▶ Supplied text:
☆ ☆ ☆

Visual object category recognition is one of the most challenging problems in computer vision. Even assuming that we can obtain near-perfect instance level representations with the advances in visual input devices and low-level vision techniques, object categorization will still remain as a difficult problem because it requires drawing boundaries between instances in a continuous world, which are solely defined by human conceptualization. Object categorization is essentially a perceptual process that takes place in the human-defined semantic space.
In this semantic space, the categories reside not in isolation, but in relation to others. Some categories are similar, grouped, or co-occur, and some are not. However, despite this semantic nature of object categorization, most of the today's automatic visual category recognition systems rely only on the category labels for training discriminative recognition models, which could result in the recognition model misled into learning incorrect association between visual features and the semantic labels, essentially overfitting to training set biases and limiting the model's prediction power when new test instances are given.
Human knowledge of the world has great potential benefit for object category recognition as it provides much richer information beyond class membership, in the form of inter-category, or category-concept distances and structures. In this talk, I will introduce discriminative learning methods for categorization that leverage semantic knowledge for object recognition, focusing on the semantic relationships among different categories and concepts. To this end, I explore three semantic sources, namely attributes, taxonomies, and analogies, which are incorporated into the original discriminative model as a form of structural regularization, that penalize the models that deviate from the known structures according to the semantic knowledge provided.

☆ ☆ ☆

In the passage on object category recognition, copy the stretch from "Human knowledge of" through "semantic knowledge provided.", putting "discriminant" in place of "discriminative" each time it occurs.

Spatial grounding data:
☆ ☆ ☆

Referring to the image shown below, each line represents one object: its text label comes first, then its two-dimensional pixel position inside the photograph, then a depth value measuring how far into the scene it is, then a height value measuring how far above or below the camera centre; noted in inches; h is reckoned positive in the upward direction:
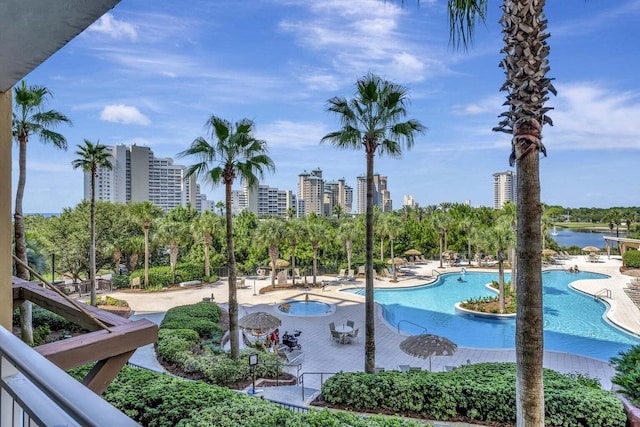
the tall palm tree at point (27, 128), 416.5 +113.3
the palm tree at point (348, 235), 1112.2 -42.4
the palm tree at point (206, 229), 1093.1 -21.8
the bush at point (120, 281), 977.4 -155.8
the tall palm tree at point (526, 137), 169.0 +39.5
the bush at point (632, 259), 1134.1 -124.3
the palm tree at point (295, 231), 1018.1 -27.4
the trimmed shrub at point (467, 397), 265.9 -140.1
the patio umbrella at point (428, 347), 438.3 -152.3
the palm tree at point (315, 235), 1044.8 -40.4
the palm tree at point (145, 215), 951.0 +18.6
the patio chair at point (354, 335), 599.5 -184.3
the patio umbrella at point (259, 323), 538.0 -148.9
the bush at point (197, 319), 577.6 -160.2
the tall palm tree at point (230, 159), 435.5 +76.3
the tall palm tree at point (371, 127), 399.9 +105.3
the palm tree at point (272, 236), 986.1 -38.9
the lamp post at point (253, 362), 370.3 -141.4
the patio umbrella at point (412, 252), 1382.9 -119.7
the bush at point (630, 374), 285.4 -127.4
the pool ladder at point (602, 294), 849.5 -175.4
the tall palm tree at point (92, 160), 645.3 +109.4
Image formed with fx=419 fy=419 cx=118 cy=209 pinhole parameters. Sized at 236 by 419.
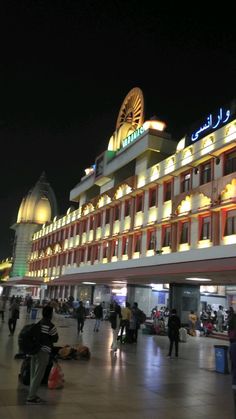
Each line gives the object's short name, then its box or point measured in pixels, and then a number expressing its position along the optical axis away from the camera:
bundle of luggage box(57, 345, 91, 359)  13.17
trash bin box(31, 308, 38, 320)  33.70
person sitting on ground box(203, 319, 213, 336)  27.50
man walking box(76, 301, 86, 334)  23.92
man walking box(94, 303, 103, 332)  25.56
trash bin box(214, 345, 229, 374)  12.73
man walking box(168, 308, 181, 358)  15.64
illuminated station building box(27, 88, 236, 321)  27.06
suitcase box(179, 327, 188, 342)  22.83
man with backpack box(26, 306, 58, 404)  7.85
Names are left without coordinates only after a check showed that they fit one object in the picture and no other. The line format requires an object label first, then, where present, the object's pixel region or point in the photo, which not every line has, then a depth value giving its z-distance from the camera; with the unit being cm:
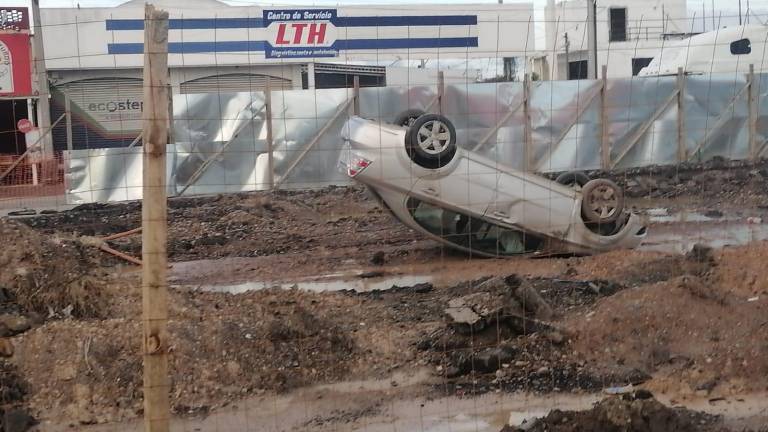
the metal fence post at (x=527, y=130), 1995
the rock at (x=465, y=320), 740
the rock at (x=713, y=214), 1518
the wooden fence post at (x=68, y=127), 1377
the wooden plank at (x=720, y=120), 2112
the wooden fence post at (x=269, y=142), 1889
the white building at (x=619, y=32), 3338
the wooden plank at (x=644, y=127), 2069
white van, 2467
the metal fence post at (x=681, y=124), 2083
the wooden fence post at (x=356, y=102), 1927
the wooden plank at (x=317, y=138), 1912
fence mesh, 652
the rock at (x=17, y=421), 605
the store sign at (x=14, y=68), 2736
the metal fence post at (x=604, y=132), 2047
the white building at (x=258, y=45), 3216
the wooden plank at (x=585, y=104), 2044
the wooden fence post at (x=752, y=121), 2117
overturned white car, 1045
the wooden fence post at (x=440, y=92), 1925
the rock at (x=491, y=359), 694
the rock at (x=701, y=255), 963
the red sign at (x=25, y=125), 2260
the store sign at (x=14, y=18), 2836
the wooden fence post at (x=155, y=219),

☆ ☆ ☆

▶ Exercise output:
Human knowledge of the world has great potential benefit for object category recognition as it provides much richer information beyond class membership, in the form of inter-category, or category-concept distances and structures. In this talk, I will introduce discriminant learning methods for categorization that leverage semantic knowledge for object recognition, focusing on the semantic relationships among different categories and concepts. To this end, I explore three semantic sources, namely attributes, taxonomies, and analogies, which are incorporated into the original discriminant model as a form of structural regularization, that penalize the models that deviate from the known structures according to the semantic knowledge provided.